Glyn Moody’s analysis of the Trans-Pacific Partnership (TPP) draft leaked last week. In particular, he focuses on “elements relevant to TAFTA/TTIP and the digital world.”
He writes that the draft “wants patents for things that don’t actually do anything more than a current invention, but are simply ‘new’ – that is, different in some unimportant way. This would allow so-called ‘ever-greening’ of patents […].”
“The copyright section is one of the most interesting in the leak […]. Surprisingly, it manages to go beyond ACTA in its awfulness. […].”
“TPP would make even the transient copies of works made as they pass over the Internet, or stored in a computer’s RAM, all subject to copyright.”
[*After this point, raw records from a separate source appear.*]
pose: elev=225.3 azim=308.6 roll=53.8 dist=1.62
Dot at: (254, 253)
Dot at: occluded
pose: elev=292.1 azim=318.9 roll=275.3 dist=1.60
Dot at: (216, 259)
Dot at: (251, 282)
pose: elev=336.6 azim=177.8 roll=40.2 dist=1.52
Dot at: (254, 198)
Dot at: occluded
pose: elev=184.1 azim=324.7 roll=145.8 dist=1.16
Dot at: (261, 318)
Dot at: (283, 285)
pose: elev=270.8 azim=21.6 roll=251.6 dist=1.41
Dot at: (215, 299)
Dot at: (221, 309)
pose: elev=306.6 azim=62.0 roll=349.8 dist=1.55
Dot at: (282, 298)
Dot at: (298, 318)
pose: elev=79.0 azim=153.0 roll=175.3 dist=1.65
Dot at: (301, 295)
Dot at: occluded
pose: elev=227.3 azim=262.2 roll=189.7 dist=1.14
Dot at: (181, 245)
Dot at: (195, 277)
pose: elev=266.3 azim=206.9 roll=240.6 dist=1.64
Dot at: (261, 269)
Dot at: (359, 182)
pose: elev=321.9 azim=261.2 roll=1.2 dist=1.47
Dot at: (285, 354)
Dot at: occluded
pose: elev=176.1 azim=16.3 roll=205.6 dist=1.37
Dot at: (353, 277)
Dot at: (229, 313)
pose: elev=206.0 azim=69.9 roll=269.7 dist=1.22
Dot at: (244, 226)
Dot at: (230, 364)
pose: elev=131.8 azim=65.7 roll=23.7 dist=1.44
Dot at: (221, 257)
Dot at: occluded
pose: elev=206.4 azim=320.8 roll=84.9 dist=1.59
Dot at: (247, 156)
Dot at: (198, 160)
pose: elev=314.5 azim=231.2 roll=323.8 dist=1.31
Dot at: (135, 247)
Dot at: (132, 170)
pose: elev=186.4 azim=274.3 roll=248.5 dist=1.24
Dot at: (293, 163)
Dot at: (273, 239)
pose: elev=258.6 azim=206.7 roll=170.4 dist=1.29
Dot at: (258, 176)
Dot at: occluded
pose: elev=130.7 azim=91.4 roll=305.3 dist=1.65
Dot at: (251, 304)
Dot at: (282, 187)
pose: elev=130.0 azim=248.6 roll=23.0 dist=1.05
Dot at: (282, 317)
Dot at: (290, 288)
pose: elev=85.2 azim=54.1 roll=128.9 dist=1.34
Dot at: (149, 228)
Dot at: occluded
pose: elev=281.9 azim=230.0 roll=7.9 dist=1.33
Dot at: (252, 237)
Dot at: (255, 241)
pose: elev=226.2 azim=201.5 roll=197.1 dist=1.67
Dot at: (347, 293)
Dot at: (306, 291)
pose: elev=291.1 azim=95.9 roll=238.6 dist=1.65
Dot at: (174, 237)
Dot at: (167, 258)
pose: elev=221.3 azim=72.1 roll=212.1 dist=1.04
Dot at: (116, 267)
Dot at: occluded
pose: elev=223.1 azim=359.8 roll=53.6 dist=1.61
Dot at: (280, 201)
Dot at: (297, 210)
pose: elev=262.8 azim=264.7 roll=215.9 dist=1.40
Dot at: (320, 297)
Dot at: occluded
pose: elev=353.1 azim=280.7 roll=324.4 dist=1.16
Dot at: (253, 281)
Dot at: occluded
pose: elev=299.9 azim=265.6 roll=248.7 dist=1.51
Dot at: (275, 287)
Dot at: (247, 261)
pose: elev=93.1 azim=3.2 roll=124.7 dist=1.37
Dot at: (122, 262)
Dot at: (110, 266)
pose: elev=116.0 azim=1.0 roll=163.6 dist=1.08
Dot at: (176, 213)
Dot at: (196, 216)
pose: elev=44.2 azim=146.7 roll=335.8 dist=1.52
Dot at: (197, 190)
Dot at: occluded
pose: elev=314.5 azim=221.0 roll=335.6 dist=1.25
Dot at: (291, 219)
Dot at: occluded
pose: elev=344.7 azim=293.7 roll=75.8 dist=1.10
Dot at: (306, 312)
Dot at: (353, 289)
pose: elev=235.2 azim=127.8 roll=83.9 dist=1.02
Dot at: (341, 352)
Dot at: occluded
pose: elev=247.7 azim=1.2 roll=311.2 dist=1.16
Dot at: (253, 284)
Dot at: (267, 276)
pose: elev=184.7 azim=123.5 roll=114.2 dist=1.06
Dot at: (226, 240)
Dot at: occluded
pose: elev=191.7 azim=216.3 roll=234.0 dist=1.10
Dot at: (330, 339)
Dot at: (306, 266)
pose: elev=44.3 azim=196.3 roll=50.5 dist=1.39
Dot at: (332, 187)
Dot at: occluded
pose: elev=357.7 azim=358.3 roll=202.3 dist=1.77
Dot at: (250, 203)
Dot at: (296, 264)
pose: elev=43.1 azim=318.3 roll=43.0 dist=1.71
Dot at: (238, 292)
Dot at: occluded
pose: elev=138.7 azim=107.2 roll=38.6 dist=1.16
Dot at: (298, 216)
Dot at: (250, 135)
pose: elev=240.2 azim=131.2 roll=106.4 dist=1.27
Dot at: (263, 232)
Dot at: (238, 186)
“[TPP would mean that] people can be sent to prison for copyright infringement, even if there is no direct or indirect motivation of financial gain.” Moreover, some provisions “might catch open source developers if their code is used for making unauthorised copies, for example, even if they were not for financial gain.”
Moody summarises that the leak demonstrates that “we must push to have drafts released immediately. There is no justification for not doing so – they are not ‘secret’, since all parties can see it. The only ones who can’t are the public, in whose name and for whose benefit they are supposedly being negotiated. That’s truly a disgrace.”